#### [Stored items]
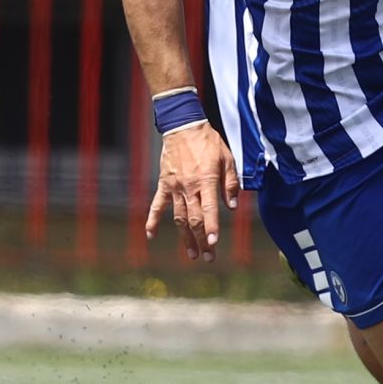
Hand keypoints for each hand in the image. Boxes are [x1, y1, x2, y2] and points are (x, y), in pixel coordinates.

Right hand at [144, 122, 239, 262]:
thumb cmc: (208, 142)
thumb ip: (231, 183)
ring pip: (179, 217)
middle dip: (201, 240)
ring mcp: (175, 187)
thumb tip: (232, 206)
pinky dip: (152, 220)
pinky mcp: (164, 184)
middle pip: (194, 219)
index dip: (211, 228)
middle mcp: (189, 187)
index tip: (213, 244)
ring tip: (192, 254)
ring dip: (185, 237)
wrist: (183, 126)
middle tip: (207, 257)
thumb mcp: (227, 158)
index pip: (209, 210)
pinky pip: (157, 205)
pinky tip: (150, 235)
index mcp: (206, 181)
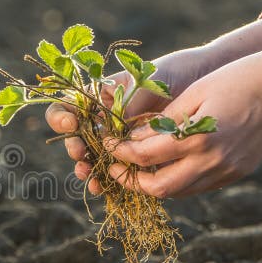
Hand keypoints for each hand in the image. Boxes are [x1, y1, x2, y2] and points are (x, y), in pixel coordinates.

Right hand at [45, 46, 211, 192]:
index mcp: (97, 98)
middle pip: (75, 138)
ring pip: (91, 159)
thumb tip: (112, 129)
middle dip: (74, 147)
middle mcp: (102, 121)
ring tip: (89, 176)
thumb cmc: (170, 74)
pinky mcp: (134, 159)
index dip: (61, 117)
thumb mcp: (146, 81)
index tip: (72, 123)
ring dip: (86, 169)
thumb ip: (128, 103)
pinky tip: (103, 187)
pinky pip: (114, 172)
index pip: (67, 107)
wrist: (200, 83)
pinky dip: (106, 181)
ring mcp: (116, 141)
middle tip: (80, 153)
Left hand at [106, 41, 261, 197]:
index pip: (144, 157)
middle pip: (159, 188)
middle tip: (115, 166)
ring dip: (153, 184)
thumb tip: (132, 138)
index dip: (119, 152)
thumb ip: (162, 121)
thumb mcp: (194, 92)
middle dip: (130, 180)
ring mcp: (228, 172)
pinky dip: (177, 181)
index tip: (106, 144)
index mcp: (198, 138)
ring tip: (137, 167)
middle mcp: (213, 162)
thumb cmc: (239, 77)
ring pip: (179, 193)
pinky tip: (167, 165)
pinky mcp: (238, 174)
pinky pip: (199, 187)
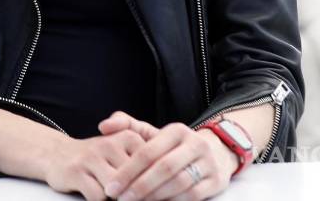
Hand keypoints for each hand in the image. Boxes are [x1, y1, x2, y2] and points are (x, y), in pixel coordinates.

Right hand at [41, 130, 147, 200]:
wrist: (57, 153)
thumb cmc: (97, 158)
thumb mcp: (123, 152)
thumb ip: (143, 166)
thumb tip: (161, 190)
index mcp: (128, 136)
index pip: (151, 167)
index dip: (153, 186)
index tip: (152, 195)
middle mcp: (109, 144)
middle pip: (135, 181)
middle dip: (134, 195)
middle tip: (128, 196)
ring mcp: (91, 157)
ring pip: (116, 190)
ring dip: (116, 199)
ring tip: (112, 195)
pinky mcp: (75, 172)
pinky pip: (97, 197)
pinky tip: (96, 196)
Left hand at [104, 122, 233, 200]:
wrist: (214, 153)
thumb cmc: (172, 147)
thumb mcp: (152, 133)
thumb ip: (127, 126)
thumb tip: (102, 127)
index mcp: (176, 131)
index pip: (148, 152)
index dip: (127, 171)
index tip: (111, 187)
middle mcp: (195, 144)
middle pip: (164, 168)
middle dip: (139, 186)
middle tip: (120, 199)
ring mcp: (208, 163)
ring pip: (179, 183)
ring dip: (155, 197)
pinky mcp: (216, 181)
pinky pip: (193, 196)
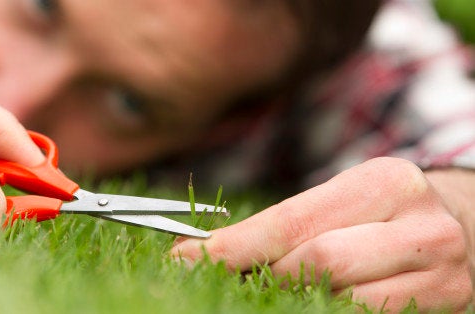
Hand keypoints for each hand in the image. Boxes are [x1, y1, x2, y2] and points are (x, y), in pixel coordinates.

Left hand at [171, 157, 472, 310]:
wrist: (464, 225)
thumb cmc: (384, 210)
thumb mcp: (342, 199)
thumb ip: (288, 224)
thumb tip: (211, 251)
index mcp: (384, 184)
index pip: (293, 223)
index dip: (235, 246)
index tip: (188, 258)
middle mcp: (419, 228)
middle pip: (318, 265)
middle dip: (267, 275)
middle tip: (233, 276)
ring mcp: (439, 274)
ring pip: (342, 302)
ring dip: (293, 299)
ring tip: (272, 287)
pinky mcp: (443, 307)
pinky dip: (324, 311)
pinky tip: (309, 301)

#### [YOUR GOAL]
For this exercise, return exactly the lines above from the line with "ring dip: (155, 197)" through the line with "thumb ip: (288, 224)", both included. Do not copy the pictures.

#### [ANSWER FOR THE TASK]
ring dip: (155, 197)
pinky mcp: (216, 181)
pinky pip: (193, 196)
Hand keypoints for each hand in the image. Boxes are [x1, y1, x2, y2] and points are (x, y), in pixel coordinates.

Left hand at [171, 157, 472, 310]:
wrist: (464, 225)
thumb cmc: (384, 210)
thumb mcp: (342, 199)
thumb ip: (288, 224)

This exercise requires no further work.